According to Robert Gottliebsen, the architect of Australia’s compulsory superannuation system, former prime minister and treasurer Paul Keating, is said to be furious about current Treasurer Jim Chalmers’ plans to tax unrealised gains within superannuation for balances above $3 million.
Back in the early 1990s, Keating and union leader Bill Kelty joined forces to implement Keating’s vision of a Medicare-style universal retirement savings plan, but Chalmers’ tax will lead to the destruction of that vision, according to Gottliebsen.
“Those industry funds who contacted Paul Keating after my weekend commentary explaining how the proposed tax of Jim Chalmers tax on unrealised gains would destroy the Keating 1992 vision of a massive universal savings pool, say he is white-hot with anger”, Gottliebsen writes.
“A number of those funds now believe, as a result of receiving an earful of that Keating anger, that in due course the former Prime Minister and treasurer will go public with a withering blast against Chalmers — more intense than any ever directed to a cabinet minister”.
If Chalmers does not back down on his plan to tax unrealised gains, Gottliebsen argues, there is likely to be the biggest internal battle within the federal Labor government since Prime Minister Anthony Albanese came to power in 2022.
The Australian’s Judith Sloan has also attacked the proposal to tax unrealised capital gains, pointing to several key policy flaws:
- “The failure to index will mean more and more superannuation members will be dragged into paying higher tax, with potentially 10% of all members affected into the future”.
- “Tax may be levied on an asset that is under water. This is because the starting point is July 1, 2025, and the new tax impost ignores the purchase price of the asset”.
- The unrealised tax is impractical for illiquid unlisted assets, such as farms, buildings, businesses. “At the very least, a shortage of registered valuers will make this approach unworkable”.
- “Very strong disincentives will also be created for any further investment in unlisted assets”.
- Those on defined benefit superannuation schemes, including politicians and public servants, will avoid the unrealised tax.
- Some constitutionally protected persons – judges, some state public servants and assorted others – will never have to pay the new tax.
Most can agree that superannuation concessions are inequitable and unsustainable.
Total superannuation tax expenditures were estimated by the Australian Treasury to be around $60 billion in 2024–25 and were forecast to grow strongly. Most of these expenditures flow to higher income earners.

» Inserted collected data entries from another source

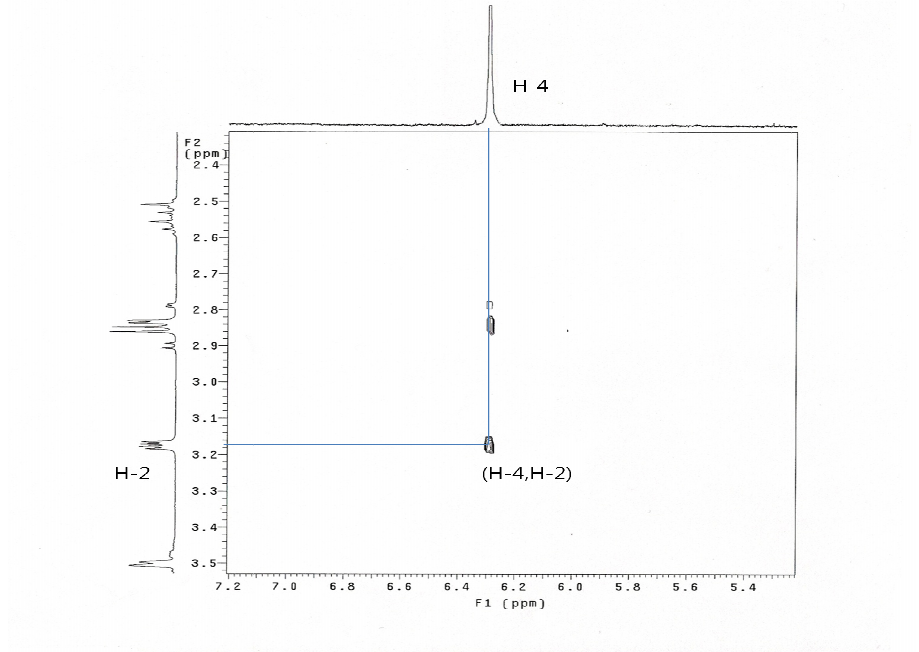
Figure 2. 1 H- 1 H COSY spectrum of compound 14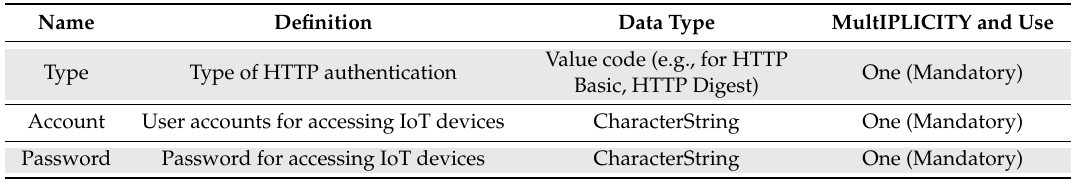
Table 9. Properties of the Authentication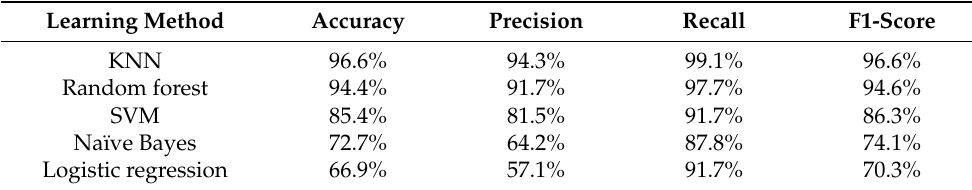
Table 5. Results of the classification performance of the models. Learning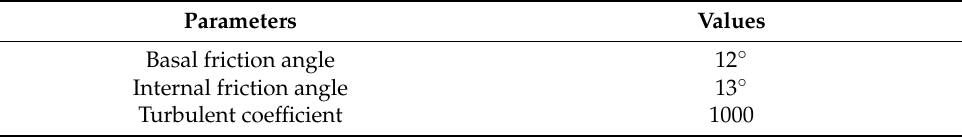
Table 3. Mechanical parameters of the Yigong landslide.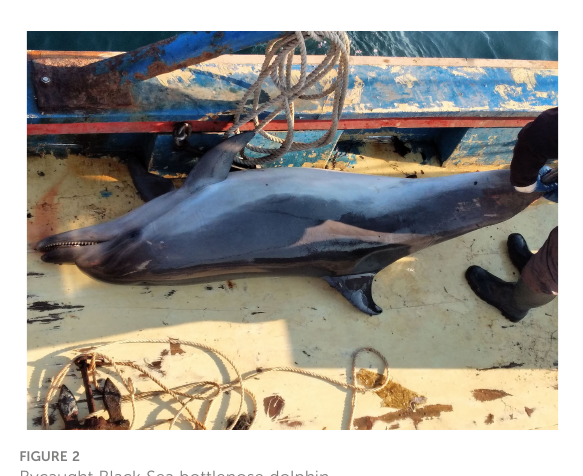
FIGURE 1 Bycaught Black Sea harbour porpoise.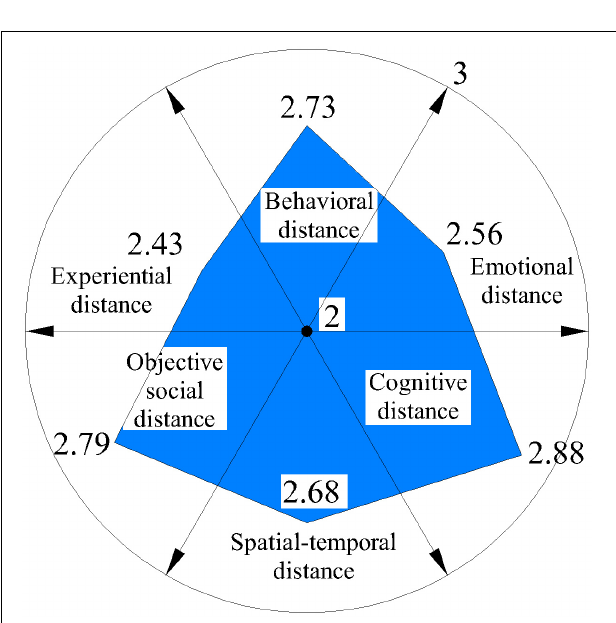
FIGURE 5 | Average psychological distance distribution on existence relationship.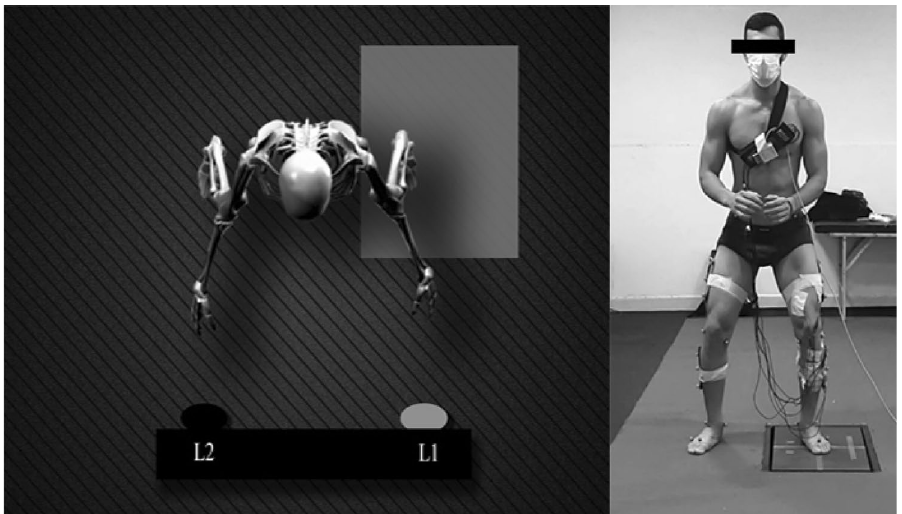
Figure 1. Participants were needed to respond as rapidly as possible to randomly ordered light stimuli for the choice reaction time task. By turning on L1 light, subjects performed a bilateral vertical, landing on the left foot and then jumping as rapidly as possible to the right. The opposite sequence was cued by the L2 light.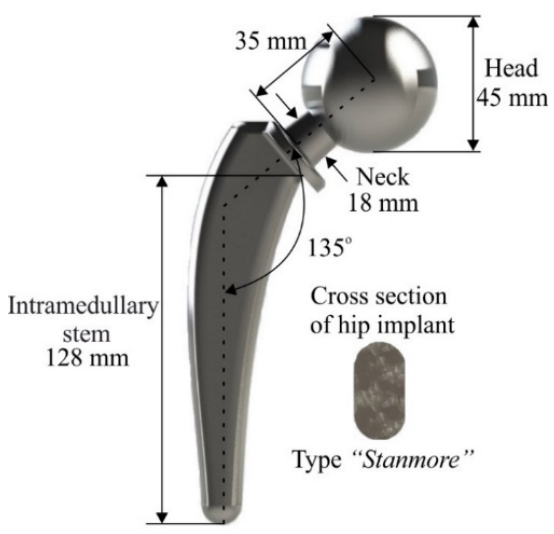
Figure 2. Design of hip implant.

Long-term projections from the Australian Treasury showed that superannuation concessions are projected to cost the federal budget more than the aged pension by 2050, with most concessions going to high income earners.
However, there are far simpler and better solutions to improve the sustainability and equity of the superannuation system than taxing unrealised gains.
Robert Gottliebsen argues that instead of taxing unrealised gains, Labor should go back to the original plan of Treasurer Chalmers and simply double the tax on income derived from superannuation balances above $3 million:
What the industry fund, treasury, unions and corporates want is for the 30% tax to be calculated uniformly.
And so the extra 15% tax should be calculated in the same way as the first 15% is currently calculated. Such a tax is simple, easy to understand and fair.
All Chalmers has to do is to stay with his base policy and say the idea of taxing the extra 15% in a way different to the first 15% was proving too complex and will be abandoned. And he adds indexation.
He will actually raise more money this way because if the Chalmers tax on unrealised gains is introduced we are going to see a mass exodus from self-funded superannuation funds to equity investment, and that money will be invested in all sorts of different ways to avoid the unrealised gains tax.
Alternatively, Labor could adopt the recommendation from the Henry Tax Review to replace the 15% flat tax on superannuation contributions and earnings with a flat 15% deduction from one’s marginal tax rate.
This approach would make superannuation concessions progressive in that tax rates would rise in line with marginal tax rates (less the 15% uniform discount).
Either policy would improve the equity and sustainability of the superannuation system and save the federal budget billions in foregone revenue.
Sadly, the justifiable backlash against Labor’s unrealised superannuation tax means that we may end up with no reform at all.